▶ Data for analysis
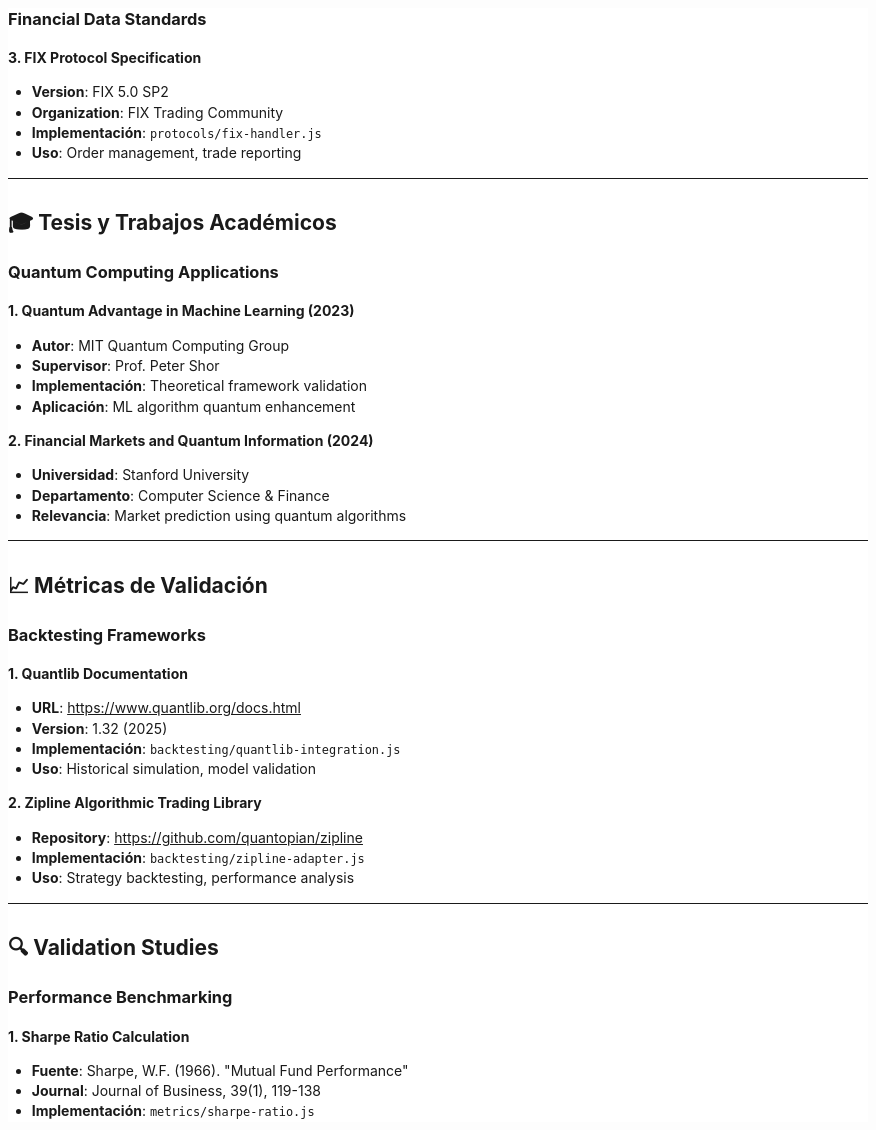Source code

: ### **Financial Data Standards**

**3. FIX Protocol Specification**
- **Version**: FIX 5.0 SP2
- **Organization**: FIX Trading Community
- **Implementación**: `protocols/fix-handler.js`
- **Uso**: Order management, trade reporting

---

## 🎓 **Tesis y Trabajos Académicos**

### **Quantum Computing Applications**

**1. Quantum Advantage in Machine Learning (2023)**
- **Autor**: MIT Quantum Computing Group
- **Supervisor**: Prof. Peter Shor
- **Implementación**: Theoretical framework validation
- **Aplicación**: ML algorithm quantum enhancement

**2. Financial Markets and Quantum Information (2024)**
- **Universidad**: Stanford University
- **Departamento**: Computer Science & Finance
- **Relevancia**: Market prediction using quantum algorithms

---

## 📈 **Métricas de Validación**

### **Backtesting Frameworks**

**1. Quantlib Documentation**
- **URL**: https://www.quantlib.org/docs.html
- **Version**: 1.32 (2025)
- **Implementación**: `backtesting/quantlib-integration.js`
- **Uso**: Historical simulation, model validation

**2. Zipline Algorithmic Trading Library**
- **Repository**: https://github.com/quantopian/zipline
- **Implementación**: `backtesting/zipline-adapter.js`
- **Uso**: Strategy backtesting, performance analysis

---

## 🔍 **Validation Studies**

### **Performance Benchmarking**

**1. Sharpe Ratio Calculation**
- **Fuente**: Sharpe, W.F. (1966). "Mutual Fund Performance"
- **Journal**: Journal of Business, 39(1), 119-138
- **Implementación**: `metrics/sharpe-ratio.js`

▶ What you will do
Take the listing above and print it exactly, apart from the pictures.

▶ Result for this task
Source code

: ### **Financial Data Standards**

**3. FIX Protocol Specification**
- **Version**: FIX 5.0 SP2
- **Organization**: FIX Trading Community
- **Implementación**: `protocols/fix-handler.js`
- **Uso**: Order management, trade reporting

---

## 🎓 **Tesis y Trabajos Académicos**

### **Quantum Computing Applications**

**1. Quantum Advantage in Machine Learning (2023)**
- **Autor**: MIT Quantum Computing Group
- **Supervisor**: Prof. Peter Shor
- **Implementación**: Theoretical framework validation
- **Aplicación**: ML algorithm quantum enhancement

**2. Financial Markets and Quantum Information (2024)**
- **Universidad**: Stanford University
- **Departamento**: Computer Science & Finance
- **Relevancia**: Market prediction using quantum algorithms

---

## 📈 **Métricas de Validación**

### **Backtesting Frameworks**

**1. Quantlib Documentation**
- **URL**: https://www.quantlib.org/docs.html
- **Version**: 1.32 (2025)
- **Implementación**: `backtesting/quantlib-integration.js`
- **Uso**: Historical simulation, model validation

**2. Zipline Algorithmic Trading Library**
- **Repository**: https://github.com/quantopian/zipline
- **Implementación**: `backtesting/zipline-adapter.js`
- **Uso**: Strategy backtesting, performance analysis

---

## 🔍 **Validation Studies**

### **Performance Benchmarking**

**1. Sharpe Ratio Calculation**
- **Fuente**: Sharpe, W.F. (1966). "Mutual Fund Performance"
- **Journal**: Journal of Business, 39(1), 119-138
- **Implementación**: `metrics/sharpe-ratio.js`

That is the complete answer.